■ **TASK TO CARRY OUT**
Here are some records; quote them exactly, leaving out the pictures.

■ **RECORD EXCERPTS**
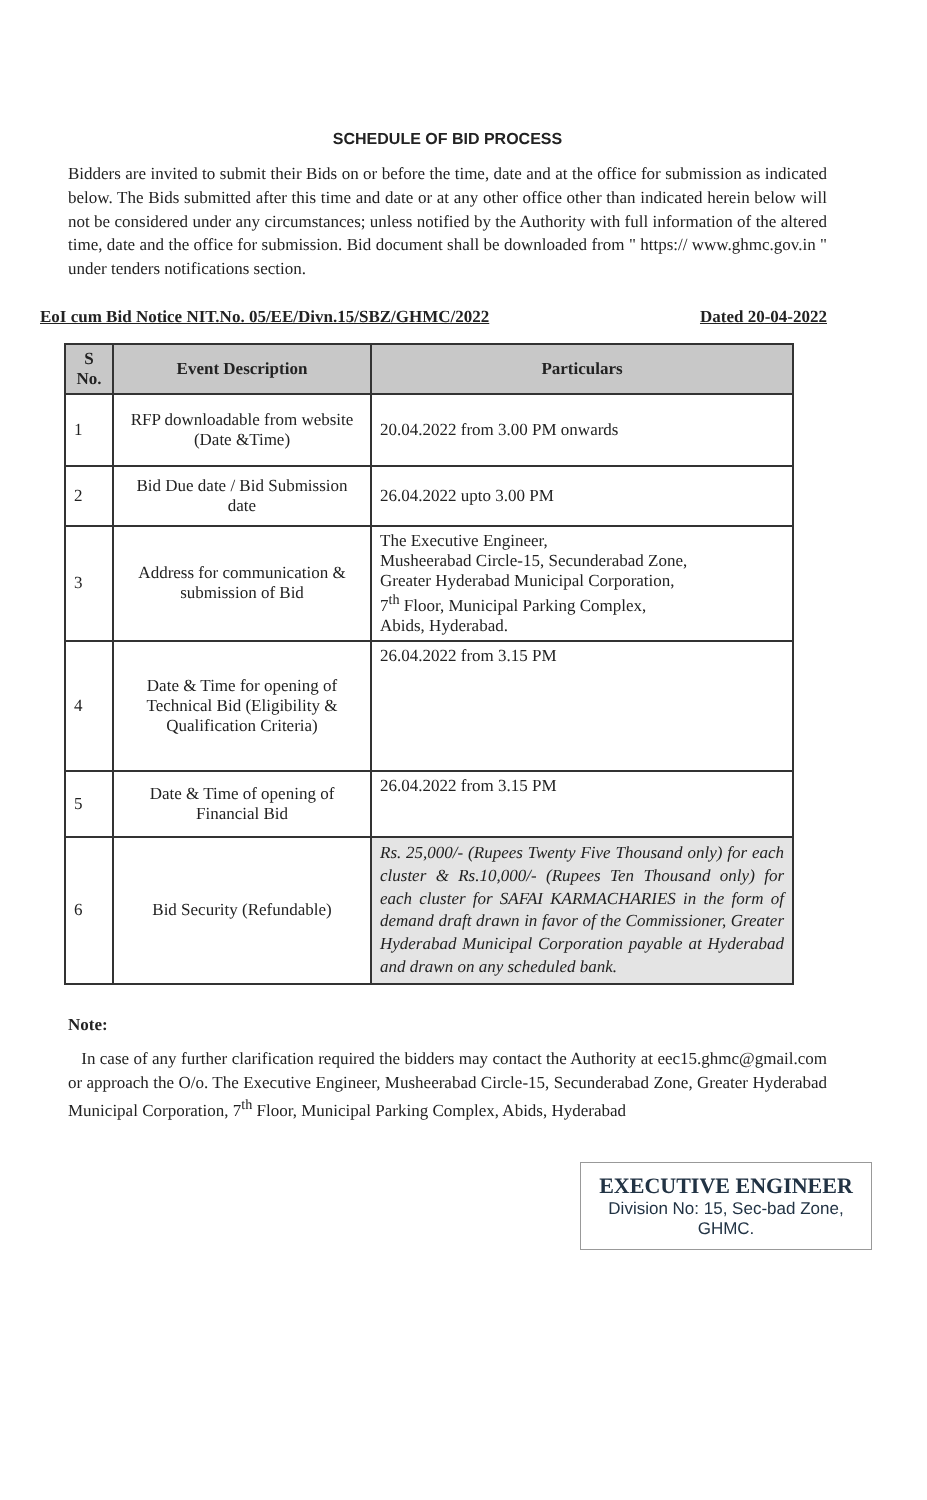SCHEDULE OF BID PROCESS
Bidders are invited to submit their Bids on or before the time, date and at the office for submission as indicated below. The Bids submitted after this time and date or at any other office other than indicated herein below will not be considered under any circumstances; unless notified by the Authority with full information of the altered time, date and the office for submission. Bid document shall be downloaded from " https:// www.ghmc.gov.in " under tenders notifications section.
EoI cum Bid Notice NIT.No. 05/EE/Divn.15/SBZ/GHMC/2022 Dated 20-04-2022
| S No. | Event Description | Particulars |
| --- | --- | --- |
| 1 | RFP downloadable from website (Date &Time) | 20.04.2022 from 3.00 PM onwards |
| 2 | Bid Due date / Bid Submission date | 26.04.2022 upto 3.00 PM |
| 3 | Address for communication & submission of Bid | The Executive Engineer, Musheerabad Circle-15, Secunderabad Zone, Greater Hyderabad Municipal Corporation, 7<sup>th</sup> Floor, Municipal Parking Complex, Abids, Hyderabad. |
| 4 | Date & Time for opening of Technical Bid (Eligibility & Qualification Criteria) | 26.04.2022 from 3.15 PM |
| 5 | Date & Time of opening of Financial Bid | 26.04.2022 from 3.15 PM |
| 6 | Bid Security (Refundable) | Rs. 25,000/- (Rupees Twenty Five Thousand only) for each cluster & Rs.10,000/- (Rupees Ten Thousand only) for each cluster for SAFAI KARMACHARIES in the form of demand draft drawn in favor of the Commissioner, Greater Hyderabad Municipal Corporation payable at Hyderabad and drawn on any scheduled bank. |
Note:
In case of any further clarification required the bidders may contact the Authority at eec15.ghmc@gmail.com or approach the O/o. The Executive Engineer, Musheerabad Circle-15, Secunderabad Zone, Greater Hyderabad Municipal Corporation, 7<sup>th</sup> Floor, Municipal Parking Complex, Abids, Hyderabad
EXECUTIVE ENGINEER
Division No: 15, Sec-bad Zone,
GHMC.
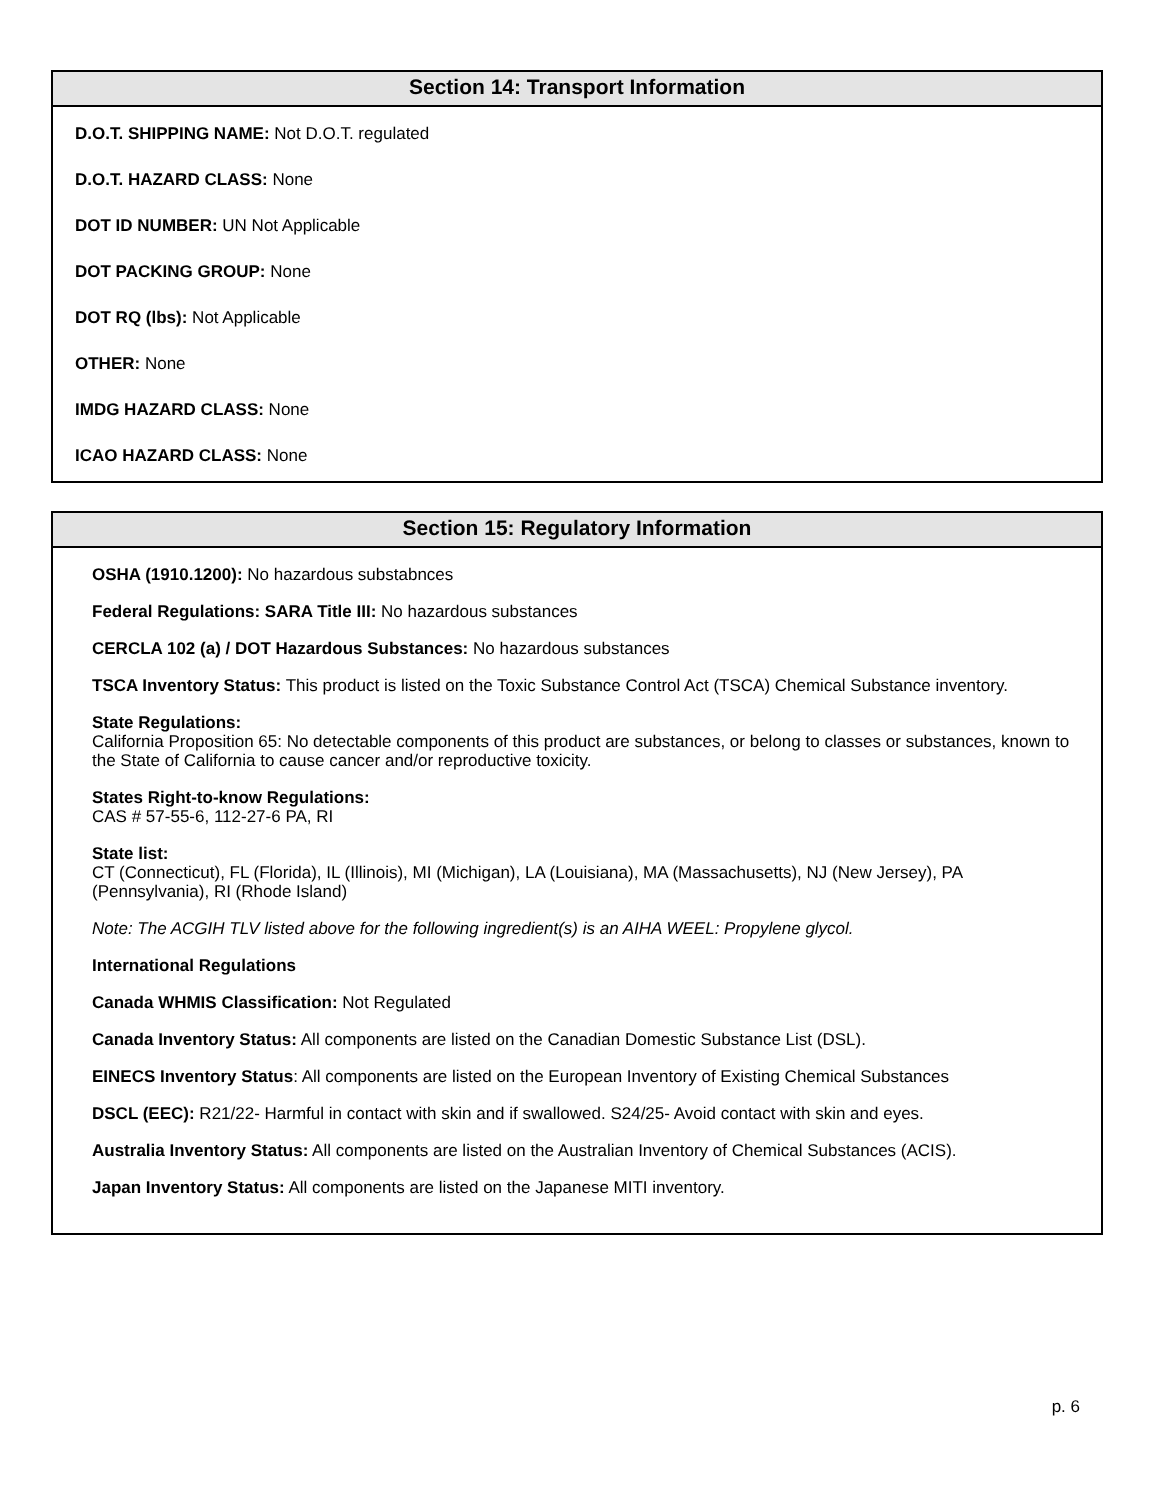Section 14: Transport Information
D.O.T. SHIPPING NAME: Not D.O.T. regulated
D.O.T. HAZARD CLASS: None
DOT ID NUMBER: UN Not Applicable
DOT PACKING GROUP: None
DOT RQ (lbs): Not Applicable
OTHER: None
IMDG HAZARD CLASS: None
ICAO HAZARD CLASS: None
Section 15: Regulatory Information
OSHA (1910.1200): No hazardous substabnces
Federal Regulations: SARA Title III: No hazardous substances
CERCLA 102 (a) / DOT Hazardous Substances: No hazardous substances
TSCA Inventory Status: This product is listed on the Toxic Substance Control Act (TSCA) Chemical Substance inventory.
State Regulations:
California Proposition 65: No detectable components of this product are substances, or belong to classes or substances, known to the State of California to cause cancer and/or reproductive toxicity.
States Right-to-know Regulations:
CAS # 57-55-6, 112-27-6 PA, RI
State list:
CT (Connecticut), FL (Florida), IL (Illinois), MI (Michigan), LA (Louisiana), MA (Massachusetts), NJ (New Jersey), PA (Pennsylvania), RI (Rhode Island)
Note: The ACGIH TLV listed above for the following ingredient(s) is an AIHA WEEL: Propylene glycol.
International Regulations
Canada WHMIS Classification: Not Regulated
Canada Inventory Status: All components are listed on the Canadian Domestic Substance List (DSL).
EINECS Inventory Status: All components are listed on the European Inventory of Existing Chemical Substances
DSCL (EEC): R21/22- Harmful in contact with skin and if swallowed. S24/25- Avoid contact with skin and eyes.
Australia Inventory Status: All components are listed on the Australian Inventory of Chemical Substances (ACIS).
Japan Inventory Status: All components are listed on the Japanese MITI inventory.
p. 6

■ **RESULT BELOW**
SCHEDULE OF BID PROCESS
Bidders are invited to submit their Bids on or before the time, date and at the office for submission as indicated below. The Bids submitted after this time and date or at any other office other than indicated herein below will not be considered under any circumstances; unless notified by the Authority with full information of the altered time, date and the office for submission. Bid document shall be downloaded from " https:// www.ghmc.gov.in " under tenders notifications section.
EoI cum Bid Notice NIT.No. 05/EE/Divn.15/SBZ/GHMC/2022 Dated 20-04-2022
| S No. | Event Description | Particulars |
| --- | --- | --- |
| 1 | RFP downloadable from website (Date &Time) | 20.04.2022 from 3.00 PM onwards |
| 2 | Bid Due date / Bid Submission date | 26.04.2022 upto 3.00 PM |
| 3 | Address for communication & submission of Bid | The Executive Engineer, Musheerabad Circle-15, Secunderabad Zone, Greater Hyderabad Municipal Corporation, 7<sup>th</sup> Floor, Municipal Parking Complex, Abids, Hyderabad. |
| 4 | Date & Time for opening of Technical Bid (Eligibility & Qualification Criteria) | 26.04.2022 from 3.15 PM |
| 5 | Date & Time of opening of Financial Bid | 26.04.2022 from 3.15 PM |
| 6 | Bid Security (Refundable) | Rs. 25,000/- (Rupees Twenty Five Thousand only) for each cluster & Rs.10,000/- (Rupees Ten Thousand only) for each cluster for SAFAI KARMACHARIES in the form of demand draft drawn in favor of the Commissioner, Greater Hyderabad Municipal Corporation payable at Hyderabad and drawn on any scheduled bank. |
Note:
In case of any further clarification required the bidders may contact the Authority at eec15.ghmc@gmail.com or approach the O/o. The Executive Engineer, Musheerabad Circle-15, Secunderabad Zone, Greater Hyderabad Municipal Corporation, 7<sup>th</sup> Floor, Municipal Parking Complex, Abids, Hyderabad
EXECUTIVE ENGINEER
Division No: 15, Sec-bad Zone,
GHMC.
Section 14: Transport Information
D.O.T. SHIPPING NAME: Not D.O.T. regulated
D.O.T. HAZARD CLASS: None
DOT ID NUMBER: UN Not Applicable
DOT PACKING GROUP: None
DOT RQ (lbs): Not Applicable
OTHER: None
IMDG HAZARD CLASS: None
ICAO HAZARD CLASS: None
Section 15: Regulatory Information
OSHA (1910.1200): No hazardous substabnces
Federal Regulations: SARA Title III: No hazardous substances
CERCLA 102 (a) / DOT Hazardous Substances: No hazardous substances
TSCA Inventory Status: This product is listed on the Toxic Substance Control Act (TSCA) Chemical Substance inventory.
State Regulations:
California Proposition 65: No detectable components of this product are substances, or belong to classes or substances, known to the State of California to cause cancer and/or reproductive toxicity.
States Right-to-know Regulations:
CAS # 57-55-6, 112-27-6 PA, RI
State list:
CT (Connecticut), FL (Florida), IL (Illinois), MI (Michigan), LA (Louisiana), MA (Massachusetts), NJ (New Jersey), PA (Pennsylvania), RI (Rhode Island)
Note: The ACGIH TLV listed above for the following ingredient(s) is an AIHA WEEL: Propylene glycol.
International Regulations
Canada WHMIS Classification: Not Regulated
Canada Inventory Status: All components are listed on the Canadian Domestic Substance List (DSL).
EINECS Inventory Status: All components are listed on the European Inventory of Existing Chemical Substances
DSCL (EEC): R21/22- Harmful in contact with skin and if swallowed. S24/25- Avoid contact with skin and eyes.
Australia Inventory Status: All components are listed on the Australian Inventory of Chemical Substances (ACIS).
Japan Inventory Status: All components are listed on the Japanese MITI inventory.
p. 6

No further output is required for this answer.